Given data ▸

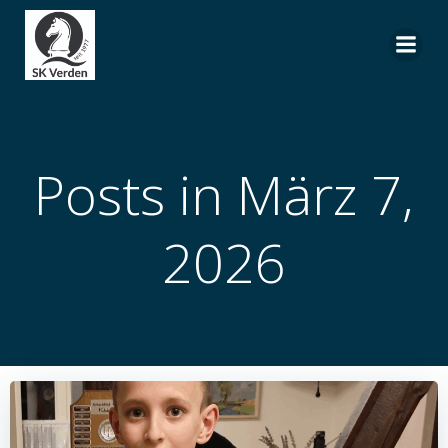
Zum
Inhalt
springen
Posts in März 7,
2026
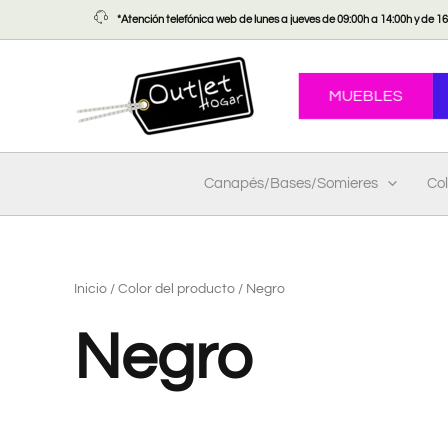
Ir
*Atención telefónica web de lunes a jueves de 09:00h a 14:00h y de 16:
al
contenido
MUEBLES
Canapés/Bases/Somieres
Co
Inicio
/ Color del producto / Negro
Negro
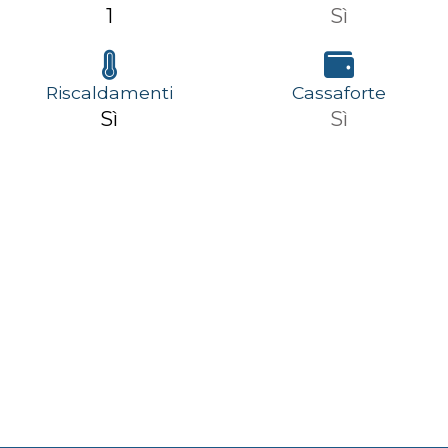
1
Sì
Riscaldamenti
Cassaforte
Sì
Sì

Task item ▸ Hand back every line of the material, exactly, without the pictures.

Solved problem ▸
Zum
Inhalt
springen
Posts in März 7,
2026
Ir
*Atención telefónica web de lunes a jueves de 09:00h a 14:00h y de 16:
al
contenido
MUEBLES
Canapés/Bases/Somieres
Co
Inicio
/ Color del producto / Negro
Negro
1
Sì
Riscaldamenti
Cassaforte
Sì
Sì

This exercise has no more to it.